The reign of terror imposed on the people of northern Uganda by the Lord’s Resistance Army (LRA) from 1987 to 2006 was one of the most brutal of the past century. Joseph Kony’s militia abducted more than sixty thousand children to serve as child soldiers and sexual partners. Villagers who tried to stop them were mutilated or killed. The Ugandan national army, using funds and weapons provided by Western allies (including the United States), launched campaign after campaign to destroy the movement. But they accomplished very little, except to drive LRA forces deeper into hiding and to compound the suffering of the people.
That story is widely known around the world, thanks in part to Western aid agencies’ reports and a widely viewed video, “Kony 2012,” made by an American NGO. Far less known—scarcely mentioned in news reports—was the formation of an alliance of religious leaders in the darkest period of the conflict. Overcoming centuries of mistrust and disagreement, the Protestant, Catholic, and Muslim communities of the Acholi region joined forces to help relieve suffering caused by the violence and to bring government and rebel leaders to the negotiating table. Their work bears witness to the transforming power of interfaith collaboration and to the ability of local communities in Africa to resolve a seemingly intractable conflict.
Joseph Kony created his rebel army in the late 1980s, after government forces had crushed another Acholi uprising led by a prophetess. He claimed to be in regular communication with a number of different spirits, who conveyed commands from God and directed his military campaigns. LRA soldiers were required to follow the Ten Commandments and to observe both Muslim and Christian holy days every Friday and Sunday. Smoking and drinking were prohibited, as was unauthorized sexual contact. Weekly prayer meetings were mandatory: sometimes Kony himself would lead them, standing all day, praying and speaking with his spirits. Young boys who had been captured in village raids were indoctrinated in LRA ideology and trained to do whatever their commanders asked, no matter how cruel.
The entire Acholi region lived in fear for two decades. Each time the Ugandan government launched another campaign, it assured international allies that success was imminent. But attacks and counterattacks continued, and the army committed the same acts of arbitrary killing and rape that it was supposedly suppressing.
When the LRA claimed at first to be an advocate for the Acholi people, some in Uganda and abroad were sympathetic. Support vanished as its raids became more and more brutal. Paul Rubangakene, director of the Justice and Peace Commission of the Catholic diocese in Gulu, told me that in a rehabilitation camp for former LRA soldiers a commander responded to Paul’s request for information about an abducted boy: “Yes, I knew him—he was a very clever boy. So I beat him to death.” The boy was Paul’s nephew. His parents know that he died in an LRA camp, but Paul had not shared the horrific details.

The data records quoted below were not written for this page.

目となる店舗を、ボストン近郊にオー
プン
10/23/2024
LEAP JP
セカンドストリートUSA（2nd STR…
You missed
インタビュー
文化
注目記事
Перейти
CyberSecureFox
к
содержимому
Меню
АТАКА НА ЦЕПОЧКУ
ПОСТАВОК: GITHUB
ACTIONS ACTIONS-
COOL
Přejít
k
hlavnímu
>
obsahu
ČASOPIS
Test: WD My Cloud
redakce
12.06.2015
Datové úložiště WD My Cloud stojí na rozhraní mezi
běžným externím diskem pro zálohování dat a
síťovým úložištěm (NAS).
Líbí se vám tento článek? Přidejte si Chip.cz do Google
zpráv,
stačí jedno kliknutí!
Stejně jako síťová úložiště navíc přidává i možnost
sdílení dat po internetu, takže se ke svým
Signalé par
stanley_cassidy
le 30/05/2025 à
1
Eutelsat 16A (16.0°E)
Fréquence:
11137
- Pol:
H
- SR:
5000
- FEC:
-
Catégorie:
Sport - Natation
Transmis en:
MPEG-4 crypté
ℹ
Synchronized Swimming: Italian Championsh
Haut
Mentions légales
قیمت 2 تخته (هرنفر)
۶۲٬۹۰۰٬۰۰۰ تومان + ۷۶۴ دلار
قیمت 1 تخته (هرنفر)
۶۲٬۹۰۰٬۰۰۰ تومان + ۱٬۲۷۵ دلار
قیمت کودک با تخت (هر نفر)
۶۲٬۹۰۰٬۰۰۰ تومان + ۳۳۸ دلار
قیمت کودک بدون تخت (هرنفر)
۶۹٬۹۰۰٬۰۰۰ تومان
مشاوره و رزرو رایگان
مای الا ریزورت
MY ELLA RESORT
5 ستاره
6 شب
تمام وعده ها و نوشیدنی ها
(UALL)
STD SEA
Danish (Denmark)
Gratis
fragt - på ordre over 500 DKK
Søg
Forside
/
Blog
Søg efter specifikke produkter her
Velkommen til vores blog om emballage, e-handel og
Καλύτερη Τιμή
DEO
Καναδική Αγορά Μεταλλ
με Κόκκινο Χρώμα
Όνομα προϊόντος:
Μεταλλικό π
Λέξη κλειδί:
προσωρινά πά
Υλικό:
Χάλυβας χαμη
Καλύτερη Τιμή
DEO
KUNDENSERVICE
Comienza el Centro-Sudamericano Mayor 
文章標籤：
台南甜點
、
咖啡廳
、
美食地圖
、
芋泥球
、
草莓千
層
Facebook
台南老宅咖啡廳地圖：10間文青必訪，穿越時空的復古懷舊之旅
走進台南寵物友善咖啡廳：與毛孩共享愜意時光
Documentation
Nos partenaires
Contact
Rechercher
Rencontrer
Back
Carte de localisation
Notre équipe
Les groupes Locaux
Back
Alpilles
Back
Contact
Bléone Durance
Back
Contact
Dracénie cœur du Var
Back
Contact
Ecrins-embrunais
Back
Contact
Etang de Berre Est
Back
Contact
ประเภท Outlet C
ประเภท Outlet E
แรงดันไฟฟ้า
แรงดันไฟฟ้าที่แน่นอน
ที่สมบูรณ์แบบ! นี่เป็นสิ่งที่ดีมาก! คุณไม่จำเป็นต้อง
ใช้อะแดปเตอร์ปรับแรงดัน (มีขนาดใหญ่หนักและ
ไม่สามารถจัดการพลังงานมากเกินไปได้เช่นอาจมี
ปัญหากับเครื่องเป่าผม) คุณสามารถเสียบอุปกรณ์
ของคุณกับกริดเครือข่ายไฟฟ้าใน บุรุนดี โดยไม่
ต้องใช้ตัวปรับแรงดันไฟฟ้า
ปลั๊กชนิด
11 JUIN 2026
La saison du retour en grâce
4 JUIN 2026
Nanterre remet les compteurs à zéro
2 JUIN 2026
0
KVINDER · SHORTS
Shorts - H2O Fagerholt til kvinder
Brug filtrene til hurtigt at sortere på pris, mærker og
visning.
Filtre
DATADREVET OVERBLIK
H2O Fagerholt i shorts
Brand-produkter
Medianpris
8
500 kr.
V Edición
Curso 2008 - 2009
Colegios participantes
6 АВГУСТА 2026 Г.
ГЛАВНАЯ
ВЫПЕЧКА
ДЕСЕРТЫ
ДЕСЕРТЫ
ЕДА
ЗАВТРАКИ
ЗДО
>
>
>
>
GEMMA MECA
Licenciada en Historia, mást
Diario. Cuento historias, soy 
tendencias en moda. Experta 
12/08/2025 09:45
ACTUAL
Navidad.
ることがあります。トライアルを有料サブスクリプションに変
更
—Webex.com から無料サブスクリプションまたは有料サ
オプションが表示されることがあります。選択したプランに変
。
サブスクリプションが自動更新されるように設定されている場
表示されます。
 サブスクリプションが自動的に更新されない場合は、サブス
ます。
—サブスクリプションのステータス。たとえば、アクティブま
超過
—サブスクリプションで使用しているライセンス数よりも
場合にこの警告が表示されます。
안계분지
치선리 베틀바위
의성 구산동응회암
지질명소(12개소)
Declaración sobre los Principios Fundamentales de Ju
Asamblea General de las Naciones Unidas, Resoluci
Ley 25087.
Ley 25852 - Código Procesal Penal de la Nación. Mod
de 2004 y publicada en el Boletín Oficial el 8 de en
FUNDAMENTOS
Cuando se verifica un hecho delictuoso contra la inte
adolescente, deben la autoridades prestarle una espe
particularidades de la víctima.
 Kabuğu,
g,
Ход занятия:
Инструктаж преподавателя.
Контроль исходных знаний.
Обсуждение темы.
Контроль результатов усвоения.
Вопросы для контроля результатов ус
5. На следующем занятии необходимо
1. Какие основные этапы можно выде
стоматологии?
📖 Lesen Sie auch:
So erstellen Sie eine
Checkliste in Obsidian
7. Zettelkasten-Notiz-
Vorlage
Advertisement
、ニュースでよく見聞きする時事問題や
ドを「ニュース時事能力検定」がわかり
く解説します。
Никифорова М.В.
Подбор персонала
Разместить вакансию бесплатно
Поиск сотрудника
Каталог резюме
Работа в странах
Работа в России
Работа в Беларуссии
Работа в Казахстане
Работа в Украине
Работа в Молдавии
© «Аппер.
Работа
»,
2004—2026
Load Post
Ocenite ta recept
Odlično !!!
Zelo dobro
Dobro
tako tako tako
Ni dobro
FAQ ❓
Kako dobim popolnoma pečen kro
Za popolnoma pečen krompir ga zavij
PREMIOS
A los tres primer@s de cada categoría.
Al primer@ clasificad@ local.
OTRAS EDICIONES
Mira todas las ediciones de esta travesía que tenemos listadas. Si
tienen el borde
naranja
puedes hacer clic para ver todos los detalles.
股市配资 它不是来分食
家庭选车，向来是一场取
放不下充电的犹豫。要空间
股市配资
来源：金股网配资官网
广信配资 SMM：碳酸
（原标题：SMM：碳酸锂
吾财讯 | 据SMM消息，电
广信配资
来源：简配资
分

“You see, I keep a bullet-proof vest here in my office,” said Paul. “But it has been many years since I felt any need to wear it while traveling to villages in the region.” In the late 1990s, when he began working with residents of rural villages frequently attacked by LRA forces, the situation was very different. “At that time the government had control of the towns and trading centers,” he said, “but the LRA did whatever it wanted in the countryside and in isolated villages.”
On one trip to a village north of Gulu, Paul encountered an LRA ambush along the main road. Abandoning his vehicle, he fled into the bush and remained in hiding for two weeks until he could return home safely. Today a roadside monument honors fifty-nine victims of another incident at the same site, and memorial services are held there each year. These victims were fortunate simply to be shot dead and left behind, said Paul. In another raid nearby, LRA soldiers cooked the bodies of their victims and forced new abductees to eat them.
LRA violence peaked, Paul told me, from 1996 to 1998, when LRA troops were in frequent battle with government forces, and then again from 2001 to 2003, when LRA forces returning from training camps in Sudan stepped up their campaigns of looting and abduction. For two years Paul and his family were “night commuters,” fleeing nighttime raids on their village by rebel soldiers: together with thousands of others they walked several miles to Gulu each night to sleep on the grounds of the Catholic cathedral. During this period, Catholic Relief Services provided bedding, food, and other aid to all who needed it, whether they were Catholic, Protestant, or Muslim.